___ LISTED RECORDS ___

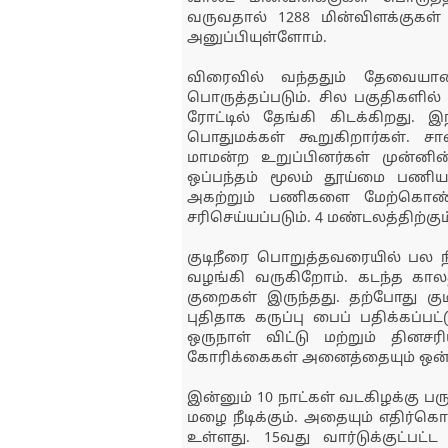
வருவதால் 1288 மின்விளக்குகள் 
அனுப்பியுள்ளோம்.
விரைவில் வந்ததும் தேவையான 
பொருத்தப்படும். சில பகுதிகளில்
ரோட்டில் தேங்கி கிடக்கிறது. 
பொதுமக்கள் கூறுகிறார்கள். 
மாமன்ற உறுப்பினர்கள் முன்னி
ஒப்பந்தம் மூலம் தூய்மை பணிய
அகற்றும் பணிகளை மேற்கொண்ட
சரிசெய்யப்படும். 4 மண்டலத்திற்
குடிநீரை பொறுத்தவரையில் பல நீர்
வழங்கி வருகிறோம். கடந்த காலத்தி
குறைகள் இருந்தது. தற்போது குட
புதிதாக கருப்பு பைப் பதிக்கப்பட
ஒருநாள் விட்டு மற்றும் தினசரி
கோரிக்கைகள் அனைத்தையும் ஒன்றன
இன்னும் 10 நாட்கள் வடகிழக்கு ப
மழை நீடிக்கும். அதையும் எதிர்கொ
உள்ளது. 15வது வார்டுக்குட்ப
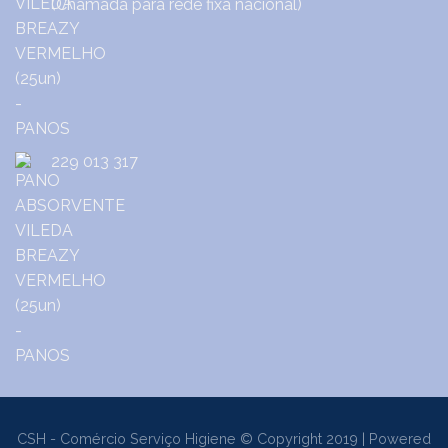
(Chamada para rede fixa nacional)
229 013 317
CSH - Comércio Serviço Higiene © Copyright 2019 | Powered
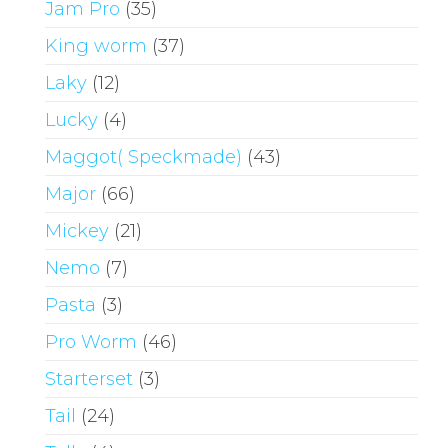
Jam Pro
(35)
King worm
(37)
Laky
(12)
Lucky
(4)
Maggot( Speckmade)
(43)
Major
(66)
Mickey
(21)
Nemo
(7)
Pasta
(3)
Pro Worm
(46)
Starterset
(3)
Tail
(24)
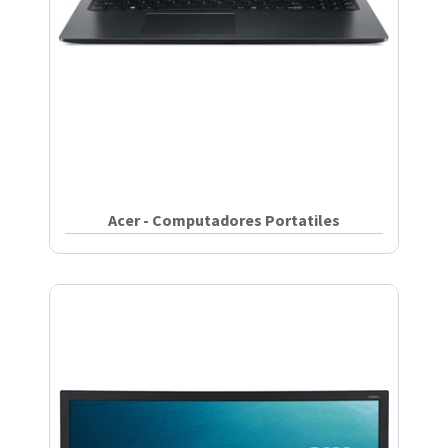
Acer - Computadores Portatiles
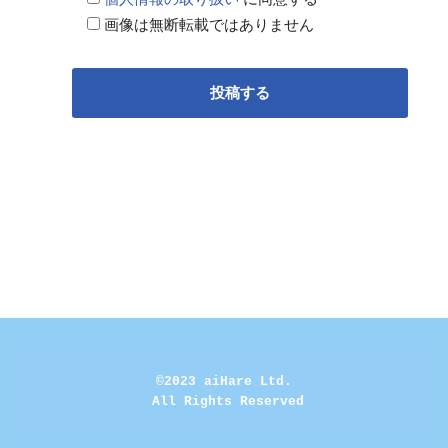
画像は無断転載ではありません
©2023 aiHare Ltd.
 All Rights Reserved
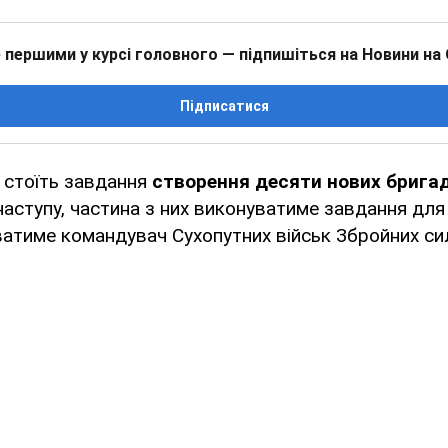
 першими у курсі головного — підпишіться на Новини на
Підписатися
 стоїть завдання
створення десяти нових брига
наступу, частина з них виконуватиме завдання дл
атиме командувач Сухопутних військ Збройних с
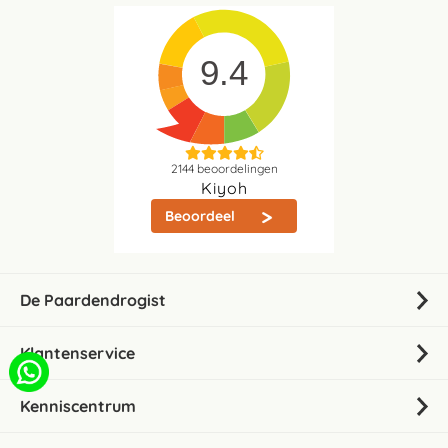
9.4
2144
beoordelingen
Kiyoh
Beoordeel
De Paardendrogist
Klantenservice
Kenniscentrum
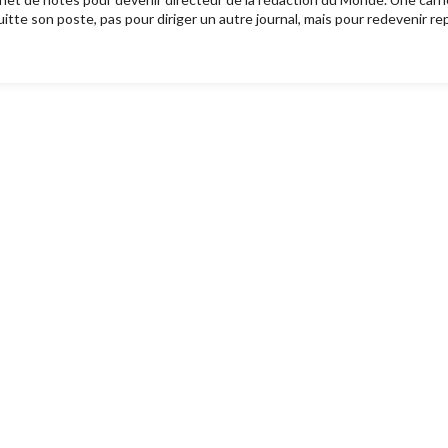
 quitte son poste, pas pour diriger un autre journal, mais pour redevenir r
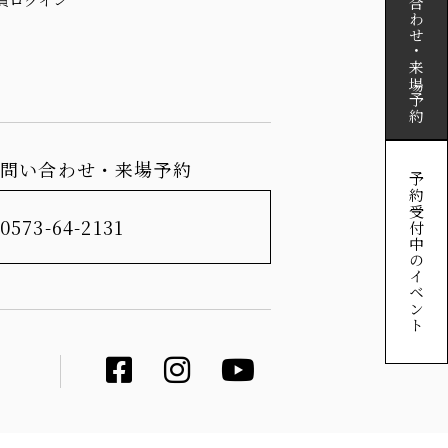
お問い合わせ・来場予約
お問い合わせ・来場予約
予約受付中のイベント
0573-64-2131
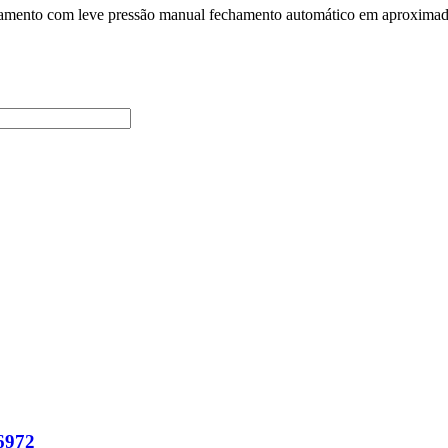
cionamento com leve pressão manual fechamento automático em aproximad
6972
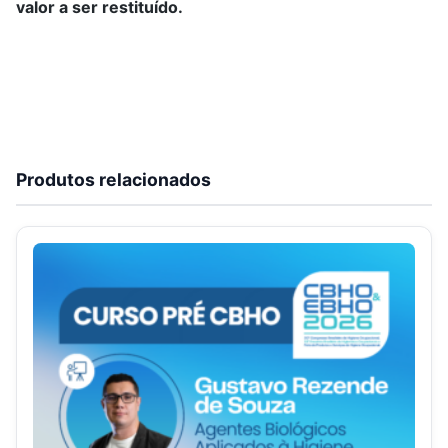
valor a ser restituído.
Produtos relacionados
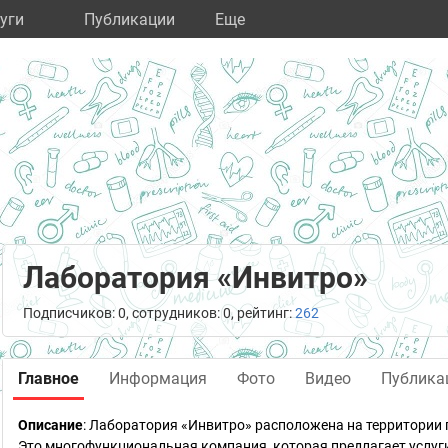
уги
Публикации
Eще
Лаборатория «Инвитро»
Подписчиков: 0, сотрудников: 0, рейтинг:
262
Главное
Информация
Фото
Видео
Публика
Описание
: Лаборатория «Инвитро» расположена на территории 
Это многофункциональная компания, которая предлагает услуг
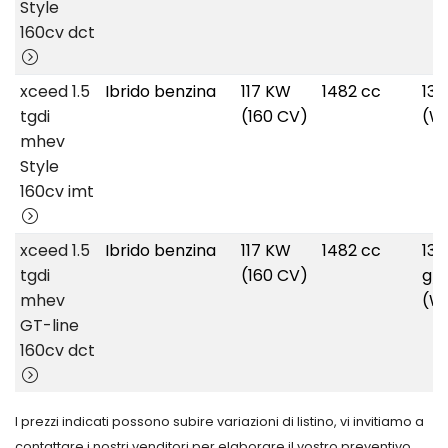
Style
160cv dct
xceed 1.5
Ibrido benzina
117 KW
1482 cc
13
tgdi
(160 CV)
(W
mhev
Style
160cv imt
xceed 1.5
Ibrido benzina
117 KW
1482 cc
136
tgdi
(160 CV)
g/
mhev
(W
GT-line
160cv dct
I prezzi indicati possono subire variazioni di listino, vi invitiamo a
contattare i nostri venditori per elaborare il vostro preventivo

___

§ TO-DO ITEM: Replace every occurrence of "Ibrido benzina" with "Hybrid petrol" in the lines above and reproduce them with everything else unchanged. Omit the pictures.

§ RESULT OF THIS EXERCISE:
வருவதால் 1288 மின்விளக்குகள் 
அனுப்பியுள்ளோம்.
விரைவில் வந்ததும் தேவையான 
பொருத்தப்படும். சில பகுதிகளில்
ரோட்டில் தேங்கி கிடக்கிறது. 
பொதுமக்கள் கூறுகிறார்கள். 
மாமன்ற உறுப்பினர்கள் முன்னி
ஒப்பந்தம் மூலம் தூய்மை பணிய
அகற்றும் பணிகளை மேற்கொண்ட
சரிசெய்யப்படும். 4 மண்டலத்திற்
குடிநீரை பொறுத்தவரையில் பல நீர்
வழங்கி வருகிறோம். கடந்த காலத்தி
குறைகள் இருந்தது. தற்போது குட
புதிதாக கருப்பு பைப் பதிக்கப்பட
ஒருநாள் விட்டு மற்றும் தினசரி
கோரிக்கைகள் அனைத்தையும் ஒன்றன
இன்னும் 10 நாட்கள் வடகிழக்கு ப
மழை நீடிக்கும். அதையும் எதிர்கொ
உள்ளது. 15வது வார்டுக்குட்ப
(Chamada para rede fixa nacional)
229 013 317
CSH - Comércio Serviço Higiene © Copyright 2019 | Powered
Jam Pro
(35)
King worm
(37)
Laky
(12)
Lucky
(4)
Maggot( Speckmade)
(43)
Major
(66)
Mickey
(21)
Nemo
(7)
Pasta
(3)
Pro Worm
(46)
Starterset
(3)
Tail
(24)
Acer - Computadores Portatiles
画像は無断転載ではありません
©2023 aiHare Ltd.
 All Rights Reserved
 першими у курсі головного — підпишіться на Новини на
Підписатися
 стоїть завдання
створення десяти нових брига
наступу, частина з них виконуватиме завдання дл
атиме командувач Сухопутних військ Збройних с
9.4
2144
beoordelingen
Kiyoh
Beoordeel
De Paardendrogist
Klantenservice
Kenniscentrum
 quitte son poste, pas pour diriger un autre journal, mais pour redevenir r
お問い合わせ・来場予約
お問い合わせ・来場予約
予約受付中のイベント
0573-64-2131
cionamento com leve pressão manual fechamento automático em aproximad
6972
valor a ser restituído.
Produtos relacionados
уги
Публикации
Eще
Лаборатория «Инвитро»
Подписчиков: 0, сотрудников: 0, рейтинг:
262
Главное
Информация
Фото
Видео
Публика
Описание
: Лаборатория «Инвитро» расположена на территории 
Это многофункциональная компания, которая предлагает услуг
Style
160cv dct
xceed 1.5
Hybrid petrol
117 KW
1482 cc
13
tgdi
(160 CV)
(W
mhev
Style
160cv imt
xceed 1.5
Hybrid petrol
117 KW
1482 cc
136
tgdi
(160 CV)
g/
mhev
(W
GT-line
160cv dct
I prezzi indicati possono subire variazioni di listino, vi invitiamo a
contattare i nostri venditori per elaborare il vostro preventivo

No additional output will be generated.